━━━━━ INPUT

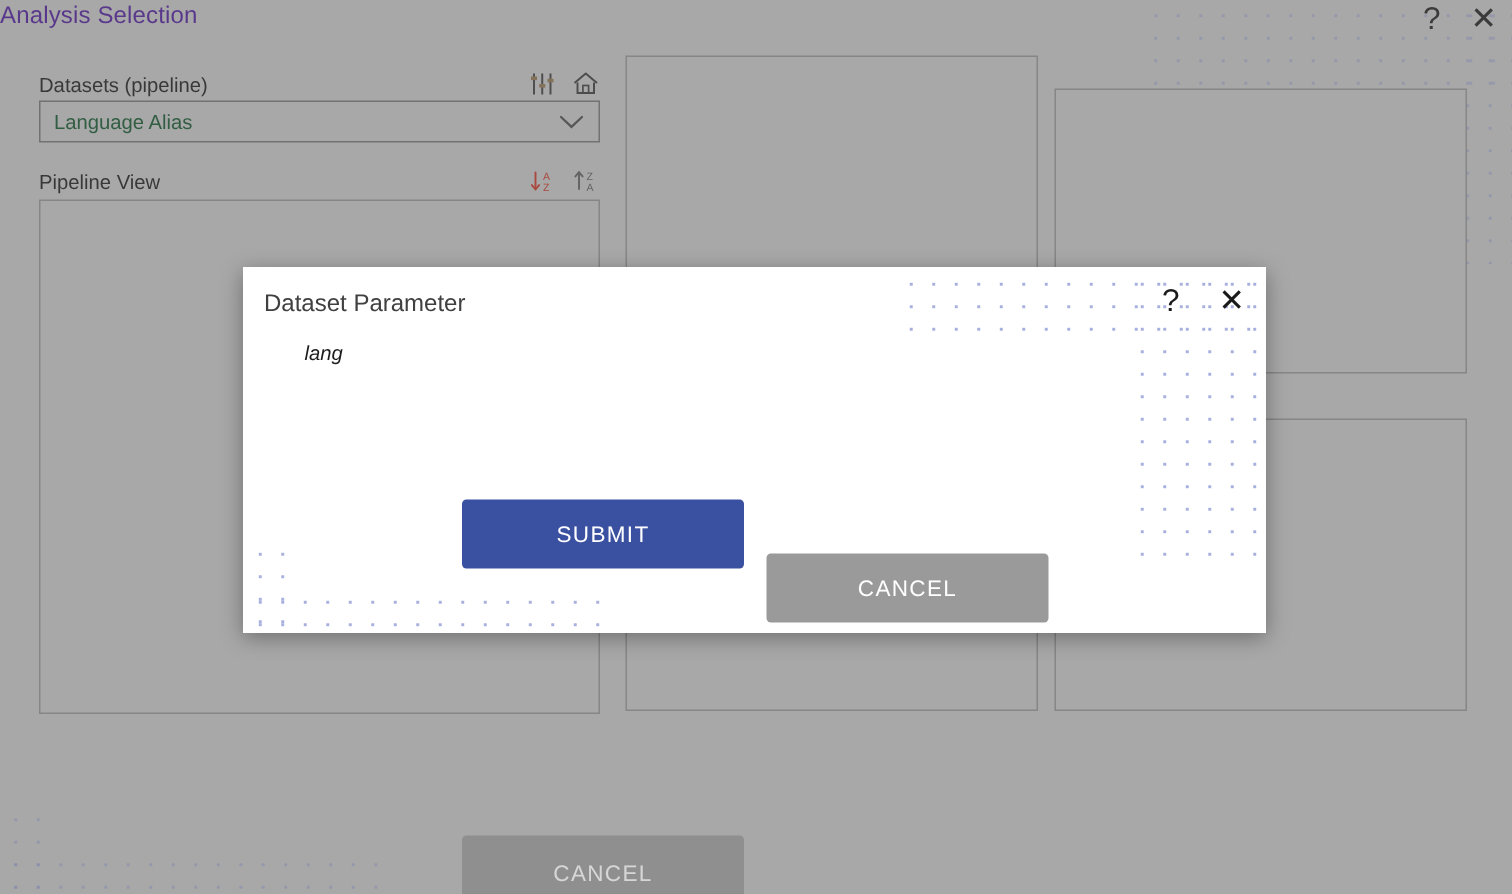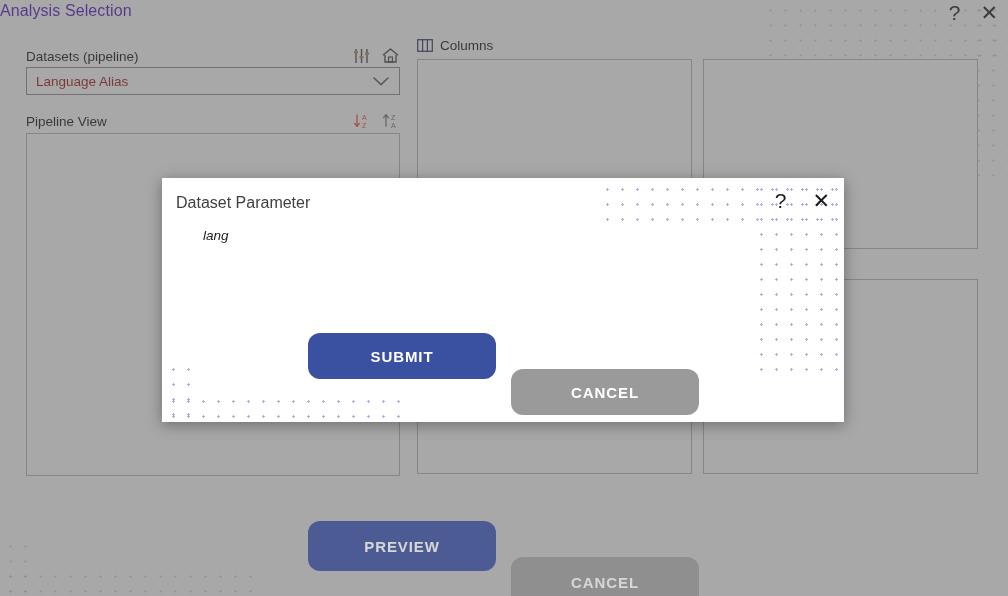--- a/index.html
+++ b/index.html
@@ -231,16 +231,6 @@
     </div>
 
     <div class="col-mid">
-      <div class="hdr-with-icon">
-        <span>
-          <svg class="icon-svg" width="16" height="13" viewBox="0 0 16 13" aria-hidden="true">
-            <rect x="0.7" y="0.7" width="14.6" height="11.6" stroke="#2c3154" stroke-width="1.2" fill="none"></rect>
-            <line x1="5.6" y1="0.7" x2="5.6" y2="12.3" stroke="#2c3154" stroke-width="1.2"></line>
-            <line x1="10.4" y1="0.7" x2="10.4" y2="12.3" stroke="#2c3154" stroke-width="1.2"></line>
-          </svg>
-        </span>
-        <span>Columns</span>
-      </div>
       <div class="panel" id="columns-panel"></div>
     </div>
     <div id="mid-lower-panel"></div>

━━━━━━━━━━

◆ HOW TO COMPLETE THIS TASK
All of the data should come back exactly as written, but without pictures.

◆ EXPECTED ANSWER
--- a/index.html
+++ b/index.html
@@ -231,16 +231,6 @@
     </div>
 
     <div class="col-mid">
-      <div class="hdr-with-icon">
-        <span>
-          <svg class="icon-svg" width="16" height="13" viewBox="0 0 16 13" aria-hidden="true">
-            <rect x="0.7" y="0.7" width="14.6" height="11.6" stroke="#2c3154" stroke-width="1.2" fill="none"></rect>
-            <line x1="5.6" y1="0.7" x2="5.6" y2="12.3" stroke="#2c3154" stroke-width="1.2"></line>
-            <line x1="10.4" y1="0.7" x2="10.4" y2="12.3" stroke="#2c3154" stroke-width="1.2"></line>
-          </svg>
-        </span>
-        <span>Columns</span>
-      </div>
       <div class="panel" id="columns-panel"></div>
     </div>
     <div id="mid-lower-panel"></div>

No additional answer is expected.